The following examples show the relationship between these parameters during different types of pathologies:

Case 1: Patient with left bundle branch block (LBBB), spontaneous rhythm, R3081,

An example of the differential ventricular depolarization map DVDM in a patient with a delayed activation of the left ventricular free wall (LVFW). Dual activation is evident in lead V6. In DVDM, the first activation peak, P1, is light gray, and the second activation peak, P2, is dark gray. The light gray color P1 peak identifies areas where the normalized LANFE envelope has a higher amplitude than the normalized HANFE envelope. This means that the distant signal has a relatively higher intensity. This, in the case of the V6 electrode position near the LVFW, means activation in the region of the septum and apex. The second dark gray color P2 peak identifies areas where the normalized HANFE envelope has a higher amplitude than the normalized LANFE envelope. This means that the distant signal has a relatively lower intensity. This, in the case of the V6 electrode position near the LVFW, means activation in the LVFW region. The P1 and P2 peaks thus identify the different activation times of the septum and apical regions and LVFW. The time difference in this case is 74 ms, which defines the delay with which the LVFW is activated.

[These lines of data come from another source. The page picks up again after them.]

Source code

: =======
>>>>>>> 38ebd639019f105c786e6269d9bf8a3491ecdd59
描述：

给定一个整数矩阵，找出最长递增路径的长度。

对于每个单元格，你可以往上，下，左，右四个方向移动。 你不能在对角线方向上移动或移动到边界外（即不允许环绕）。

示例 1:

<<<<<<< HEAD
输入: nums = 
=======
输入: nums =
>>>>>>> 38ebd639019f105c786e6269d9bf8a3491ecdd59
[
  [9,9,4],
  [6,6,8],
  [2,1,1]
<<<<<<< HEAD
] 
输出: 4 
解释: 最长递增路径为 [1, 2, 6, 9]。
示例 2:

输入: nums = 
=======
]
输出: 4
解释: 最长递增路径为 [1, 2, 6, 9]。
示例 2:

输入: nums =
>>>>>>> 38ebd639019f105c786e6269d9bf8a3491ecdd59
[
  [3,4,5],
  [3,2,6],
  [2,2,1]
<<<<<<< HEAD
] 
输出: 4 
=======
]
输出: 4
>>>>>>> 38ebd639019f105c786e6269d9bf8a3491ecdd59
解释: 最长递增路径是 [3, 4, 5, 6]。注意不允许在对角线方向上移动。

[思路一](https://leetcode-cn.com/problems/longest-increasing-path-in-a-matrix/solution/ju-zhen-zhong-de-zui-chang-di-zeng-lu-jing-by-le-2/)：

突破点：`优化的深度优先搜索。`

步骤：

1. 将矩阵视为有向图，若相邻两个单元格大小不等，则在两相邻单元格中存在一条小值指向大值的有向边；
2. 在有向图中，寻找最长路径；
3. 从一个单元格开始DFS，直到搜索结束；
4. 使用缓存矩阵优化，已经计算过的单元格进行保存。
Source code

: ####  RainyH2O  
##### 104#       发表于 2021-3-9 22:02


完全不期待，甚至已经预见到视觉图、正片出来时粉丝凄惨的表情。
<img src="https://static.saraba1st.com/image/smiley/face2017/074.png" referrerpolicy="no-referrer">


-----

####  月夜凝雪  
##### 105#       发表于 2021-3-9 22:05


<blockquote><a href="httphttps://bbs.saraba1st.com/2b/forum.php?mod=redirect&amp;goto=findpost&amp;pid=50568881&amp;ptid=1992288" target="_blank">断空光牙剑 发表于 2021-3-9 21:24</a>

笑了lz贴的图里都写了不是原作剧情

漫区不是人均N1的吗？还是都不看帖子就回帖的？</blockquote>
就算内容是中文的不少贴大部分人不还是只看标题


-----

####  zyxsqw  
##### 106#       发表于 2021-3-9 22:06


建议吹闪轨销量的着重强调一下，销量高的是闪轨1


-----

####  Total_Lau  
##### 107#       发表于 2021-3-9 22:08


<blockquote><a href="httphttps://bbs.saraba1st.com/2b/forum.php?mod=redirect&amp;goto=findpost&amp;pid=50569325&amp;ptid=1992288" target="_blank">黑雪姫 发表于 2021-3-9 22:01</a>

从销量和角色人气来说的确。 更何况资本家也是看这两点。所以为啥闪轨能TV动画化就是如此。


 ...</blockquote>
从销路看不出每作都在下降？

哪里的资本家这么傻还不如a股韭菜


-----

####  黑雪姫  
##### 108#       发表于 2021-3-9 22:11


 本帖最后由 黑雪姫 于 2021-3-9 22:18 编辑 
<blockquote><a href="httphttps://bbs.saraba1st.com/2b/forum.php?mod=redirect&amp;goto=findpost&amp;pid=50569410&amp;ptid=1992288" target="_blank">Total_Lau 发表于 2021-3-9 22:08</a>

Case 2: Patient with right bundle branch block (RBBB), spontaneous rhythm, R3081,

An example of the differential ventricular depolarization map DVDM in a patient with a delayed activation of the right ventricular free wall (RVFW). Dual activation is evident in lead V1. In DVDM, the first activation peak P1 is light gray, and the second activation peak P2 is dark gray. The light gray color P1 peak identifies areas where the normalized LANFE envelope has a higher amplitude than the normalized HANFE envelope. This means that the distant signal has a relatively higher intensity. This, in the case of the V1 electrode position near the RVFW, means activation in the region of the septum and apex. The second dark gray color P2 peak identifies areas where the normalized HANFE envelope has a higher amplitude than the normalized LANFE envelope. This means that the distant signal has a relatively lower intensity. This, in the case of the V1 electrode position near the RVFW, means activation in the region of RVFW. The P1 and P2 peaks thus identify the different times of activation of the septum and apical regions and RVFW. The time difference in this case is 60 ms, which defines the delay with which the RVFW is activated.